October Gallery celebrates the anniversary of 40 years of energetic activity in London with an exhibition of works by some of the Gallery’s major artists, including newly commissioned works. A special programme of events will run alongside the exhibition to mark the Gallery’s rich history.
The exhibition will include works by Gerald Wilde, Aubrey Williams, Kenji Yoshida, Brion Gysin and William S. Burroughs, all artists the Gallery first showed in the 1980s. Gysin, a radical cultural visionary, artist, writer and performer, introduced his lifelong friend, the writer William S. Burroughs, to the ‘cut-up’ technique.
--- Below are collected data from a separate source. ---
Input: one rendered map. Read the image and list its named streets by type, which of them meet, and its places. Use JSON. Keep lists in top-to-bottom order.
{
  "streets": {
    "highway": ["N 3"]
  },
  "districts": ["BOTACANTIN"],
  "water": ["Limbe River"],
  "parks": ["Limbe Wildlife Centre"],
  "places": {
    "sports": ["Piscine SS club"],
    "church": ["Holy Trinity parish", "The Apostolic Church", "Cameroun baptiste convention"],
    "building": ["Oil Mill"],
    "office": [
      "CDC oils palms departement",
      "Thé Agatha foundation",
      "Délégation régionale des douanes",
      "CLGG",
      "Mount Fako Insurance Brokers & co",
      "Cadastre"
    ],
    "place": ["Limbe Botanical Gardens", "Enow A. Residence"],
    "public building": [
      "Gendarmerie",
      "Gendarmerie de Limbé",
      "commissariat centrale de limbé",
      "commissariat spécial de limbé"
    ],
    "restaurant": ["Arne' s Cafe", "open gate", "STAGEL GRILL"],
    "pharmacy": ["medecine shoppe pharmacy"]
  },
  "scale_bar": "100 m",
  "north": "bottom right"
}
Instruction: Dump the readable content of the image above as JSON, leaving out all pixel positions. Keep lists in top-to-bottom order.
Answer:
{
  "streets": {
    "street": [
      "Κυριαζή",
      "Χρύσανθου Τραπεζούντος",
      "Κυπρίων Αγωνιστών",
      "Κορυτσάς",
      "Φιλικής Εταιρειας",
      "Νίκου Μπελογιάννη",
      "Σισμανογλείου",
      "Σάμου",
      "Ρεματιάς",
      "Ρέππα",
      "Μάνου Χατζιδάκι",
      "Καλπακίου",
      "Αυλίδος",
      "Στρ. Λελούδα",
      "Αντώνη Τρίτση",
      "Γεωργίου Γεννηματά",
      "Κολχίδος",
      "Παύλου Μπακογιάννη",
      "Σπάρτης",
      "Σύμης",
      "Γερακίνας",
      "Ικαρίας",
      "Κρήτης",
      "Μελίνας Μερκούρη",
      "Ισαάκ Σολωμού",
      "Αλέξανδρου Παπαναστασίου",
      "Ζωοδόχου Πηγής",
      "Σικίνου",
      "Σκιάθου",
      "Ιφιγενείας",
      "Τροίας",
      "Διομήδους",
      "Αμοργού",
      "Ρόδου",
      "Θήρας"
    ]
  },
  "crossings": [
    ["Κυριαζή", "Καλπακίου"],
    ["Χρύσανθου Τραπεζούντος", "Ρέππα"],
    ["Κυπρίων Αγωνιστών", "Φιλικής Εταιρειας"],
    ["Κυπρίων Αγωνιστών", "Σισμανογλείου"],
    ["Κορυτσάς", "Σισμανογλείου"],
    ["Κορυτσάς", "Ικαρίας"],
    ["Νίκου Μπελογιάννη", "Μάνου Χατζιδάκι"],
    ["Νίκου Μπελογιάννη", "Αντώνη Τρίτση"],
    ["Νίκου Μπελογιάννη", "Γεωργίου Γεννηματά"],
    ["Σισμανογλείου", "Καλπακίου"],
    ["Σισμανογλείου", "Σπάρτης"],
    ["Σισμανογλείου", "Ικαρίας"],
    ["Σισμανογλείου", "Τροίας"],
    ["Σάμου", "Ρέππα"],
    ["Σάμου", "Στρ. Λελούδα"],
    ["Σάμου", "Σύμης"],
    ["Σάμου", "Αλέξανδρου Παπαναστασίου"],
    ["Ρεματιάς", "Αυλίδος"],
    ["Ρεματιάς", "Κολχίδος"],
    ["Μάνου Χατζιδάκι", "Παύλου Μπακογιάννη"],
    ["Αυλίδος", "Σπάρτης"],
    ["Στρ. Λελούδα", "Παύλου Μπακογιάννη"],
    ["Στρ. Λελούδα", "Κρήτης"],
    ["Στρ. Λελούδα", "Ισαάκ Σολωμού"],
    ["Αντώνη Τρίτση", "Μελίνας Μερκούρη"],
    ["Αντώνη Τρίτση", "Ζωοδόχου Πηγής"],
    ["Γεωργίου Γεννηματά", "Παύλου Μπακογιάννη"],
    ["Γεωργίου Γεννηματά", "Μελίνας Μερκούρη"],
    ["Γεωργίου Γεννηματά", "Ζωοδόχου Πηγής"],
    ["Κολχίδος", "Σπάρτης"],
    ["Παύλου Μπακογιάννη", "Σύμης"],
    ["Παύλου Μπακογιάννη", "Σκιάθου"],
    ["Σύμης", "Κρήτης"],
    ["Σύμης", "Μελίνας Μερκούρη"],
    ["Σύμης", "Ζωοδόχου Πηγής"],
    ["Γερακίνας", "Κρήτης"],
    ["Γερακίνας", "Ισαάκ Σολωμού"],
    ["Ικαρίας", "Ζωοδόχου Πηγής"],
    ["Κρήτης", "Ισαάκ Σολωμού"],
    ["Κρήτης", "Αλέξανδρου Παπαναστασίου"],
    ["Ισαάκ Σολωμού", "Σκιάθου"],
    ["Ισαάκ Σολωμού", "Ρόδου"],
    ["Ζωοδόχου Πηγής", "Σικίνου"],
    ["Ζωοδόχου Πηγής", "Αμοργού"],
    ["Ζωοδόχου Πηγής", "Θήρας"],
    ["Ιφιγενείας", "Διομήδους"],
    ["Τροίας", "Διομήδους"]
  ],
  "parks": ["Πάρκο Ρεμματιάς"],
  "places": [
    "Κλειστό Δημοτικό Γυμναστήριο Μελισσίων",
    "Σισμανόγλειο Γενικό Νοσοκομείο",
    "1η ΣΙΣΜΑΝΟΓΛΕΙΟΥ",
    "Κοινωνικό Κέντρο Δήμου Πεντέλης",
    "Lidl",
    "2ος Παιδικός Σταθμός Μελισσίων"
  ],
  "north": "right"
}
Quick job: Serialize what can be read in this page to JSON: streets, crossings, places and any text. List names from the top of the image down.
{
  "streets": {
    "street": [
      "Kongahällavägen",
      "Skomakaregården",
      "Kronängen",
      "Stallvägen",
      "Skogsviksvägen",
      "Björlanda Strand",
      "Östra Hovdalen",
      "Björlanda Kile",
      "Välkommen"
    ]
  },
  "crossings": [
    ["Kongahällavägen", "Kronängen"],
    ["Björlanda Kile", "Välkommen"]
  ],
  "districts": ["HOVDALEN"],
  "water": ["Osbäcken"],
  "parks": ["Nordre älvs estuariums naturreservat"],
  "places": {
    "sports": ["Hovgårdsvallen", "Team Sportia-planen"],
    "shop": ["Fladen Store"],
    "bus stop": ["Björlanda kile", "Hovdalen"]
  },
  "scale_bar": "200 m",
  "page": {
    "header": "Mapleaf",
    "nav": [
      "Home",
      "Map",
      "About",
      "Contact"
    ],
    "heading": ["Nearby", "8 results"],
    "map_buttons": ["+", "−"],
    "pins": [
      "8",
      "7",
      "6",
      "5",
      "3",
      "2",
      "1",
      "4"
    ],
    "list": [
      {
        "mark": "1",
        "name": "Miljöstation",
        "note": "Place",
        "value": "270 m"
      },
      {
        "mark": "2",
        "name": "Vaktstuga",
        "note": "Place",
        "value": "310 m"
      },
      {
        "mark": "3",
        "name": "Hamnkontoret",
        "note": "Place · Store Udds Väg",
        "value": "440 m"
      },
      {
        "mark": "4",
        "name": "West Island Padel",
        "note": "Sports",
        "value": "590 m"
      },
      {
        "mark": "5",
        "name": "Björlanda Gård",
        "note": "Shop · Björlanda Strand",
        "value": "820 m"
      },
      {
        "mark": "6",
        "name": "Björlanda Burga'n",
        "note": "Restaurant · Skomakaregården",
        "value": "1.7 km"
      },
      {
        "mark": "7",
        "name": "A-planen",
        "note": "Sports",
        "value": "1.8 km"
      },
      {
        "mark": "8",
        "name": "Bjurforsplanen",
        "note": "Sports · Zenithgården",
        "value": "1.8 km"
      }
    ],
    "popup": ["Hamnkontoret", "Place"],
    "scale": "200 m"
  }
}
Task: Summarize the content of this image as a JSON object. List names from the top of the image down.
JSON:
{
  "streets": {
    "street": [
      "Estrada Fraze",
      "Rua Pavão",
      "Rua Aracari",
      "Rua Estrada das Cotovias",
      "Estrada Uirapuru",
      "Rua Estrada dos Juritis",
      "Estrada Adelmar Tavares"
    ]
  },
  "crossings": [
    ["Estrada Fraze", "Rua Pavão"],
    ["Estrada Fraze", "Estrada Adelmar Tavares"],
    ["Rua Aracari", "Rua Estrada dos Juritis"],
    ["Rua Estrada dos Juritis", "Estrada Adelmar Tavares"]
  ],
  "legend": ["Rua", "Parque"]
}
Together they experimented in sound and image, using collage, light painting, writing and film.
In the early 1990s, the Gallery began working with El Anatsui who will be represented in the exhibition by one of his sumptuous metal wall sculptures. Romuald Hazoumè, first shown in 2005, will create a new work especially for this exhibition. With the ubiquitous plastic container as his iconic signature, Hazoumè is known for his masks and other monumental installations, which act as metaphors of African history, place and identity. This exhibition will also feature the work of Eddy Kamuanga Ilunga, who began showing with the Gallery in 2015. His haunting paintings explore the seismic shifts in the economic, political and social relationships of the peoples of the Congo (D.R.C) that have taken place since the colonial period began.
LR Vandy has recently joined the Gallery. In her highly sought after ‘Hull’ sculptures she transforms the hulls of model boats, animating them with fishing floats, porcupine quills and needles. These ‘hulls’ refer to the hidden world of indentured labour and the perilous journeys which migrants are forced to undergo. Jukhee Kwon creates works using the printed pages of abandoned and disused books, which she cuts and manipulates by hand to create magnificent sculptures that brim with energy. Her subtle interventions infuse everyday objects with worlds of alternative meaning.
Kinetic light sculptor Paul Friedlander will transform the October Gallery courtyard with a light installation. His light sculptures have been exhibited around the world, including a twenty-metre ‘DNA strand’ that hung in the New York Hall of Science. The exhibition will be accompanied by a publication about the Gallery’s history.